We validate the proposed algorithm performance by using three MRI datasets. At first, a uniform water phantom was scanned using a gradient echo (GRE) sequence (15.63 kHz bandwidth, FOV = 250 mm^{2}, matrix size = 256 × 256, TE/TR = 10/100 ms, and slice thickness = 3.0 mm). Then, a coronary brain image was acquired by using a 2D spin echo (SE) sequence (slice thickness = 3.0 mm, matrix size = 256 × 256, FOV = 240 mm^{2}, and TE/TR = 2.29/100 ms,). The third set of axial brain data was acquired on a 3T scanner (SIEMENS AG, Erlangen, German) with a 32-channel head coil using a 2D gradient echo sequence (TE/TR = 2.29/100 ms, flip angle = 25, matrix size = 256 × 256, slice thickness = 3 mm, and FOV = 24 cm^{2}). The conventional GRAPPA [2] and PCA-based GRAPPA [10] were implemented for comparing with the proposed method on the Matlab platform (Mathworks, Natick, MA, USA). For reference image, fully sampled data with all channels are reconstructed via root sum of squares (SoS).

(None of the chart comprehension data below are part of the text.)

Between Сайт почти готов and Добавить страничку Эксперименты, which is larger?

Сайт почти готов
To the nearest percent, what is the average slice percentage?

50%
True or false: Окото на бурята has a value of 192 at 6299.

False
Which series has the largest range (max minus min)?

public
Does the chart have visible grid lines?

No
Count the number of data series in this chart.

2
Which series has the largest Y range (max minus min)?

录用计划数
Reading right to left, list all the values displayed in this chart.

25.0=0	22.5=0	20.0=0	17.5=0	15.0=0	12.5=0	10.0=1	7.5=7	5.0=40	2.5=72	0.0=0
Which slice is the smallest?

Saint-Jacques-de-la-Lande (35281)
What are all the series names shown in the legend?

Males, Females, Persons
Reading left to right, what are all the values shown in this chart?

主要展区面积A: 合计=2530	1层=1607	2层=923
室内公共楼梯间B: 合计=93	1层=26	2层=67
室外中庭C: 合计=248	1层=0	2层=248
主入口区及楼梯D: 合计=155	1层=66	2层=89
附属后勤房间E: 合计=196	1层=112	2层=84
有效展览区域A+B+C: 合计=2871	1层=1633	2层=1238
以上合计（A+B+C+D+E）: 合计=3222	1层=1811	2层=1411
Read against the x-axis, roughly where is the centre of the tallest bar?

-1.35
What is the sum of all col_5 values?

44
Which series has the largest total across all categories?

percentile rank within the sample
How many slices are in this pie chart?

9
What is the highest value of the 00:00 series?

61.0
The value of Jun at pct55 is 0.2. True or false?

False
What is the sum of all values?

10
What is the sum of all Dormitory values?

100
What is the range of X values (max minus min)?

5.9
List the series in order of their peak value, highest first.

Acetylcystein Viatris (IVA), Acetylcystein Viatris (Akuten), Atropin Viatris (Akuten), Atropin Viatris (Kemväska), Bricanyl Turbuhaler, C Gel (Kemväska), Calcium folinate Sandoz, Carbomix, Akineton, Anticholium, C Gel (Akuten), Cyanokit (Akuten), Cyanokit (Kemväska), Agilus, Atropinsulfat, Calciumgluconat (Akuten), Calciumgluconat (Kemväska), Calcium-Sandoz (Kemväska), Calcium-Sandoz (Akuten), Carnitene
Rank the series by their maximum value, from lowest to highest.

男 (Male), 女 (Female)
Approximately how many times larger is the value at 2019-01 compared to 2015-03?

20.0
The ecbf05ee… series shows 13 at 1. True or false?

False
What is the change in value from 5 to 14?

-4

To measure signal loss in channel compression, KPCA and PCA channel reduction based reconstructions with fully sampled data are evaluated firstly. Both of KPCA and PCA are applied to reduce the total 32 channels to 10 channels without undersampling -space data. The compressed channels are used to reconstruct the images with inverse Fourier transform, respectively. Both reconstructed images are compared to the reference image with fully sampled data of all 32 channels. As shown in Figure 1, KPCA channel compression based reconstruction can suppress more noise than PCA channel compression based reconstruction in the region of interest (ROI), as demonstrated in the difference images.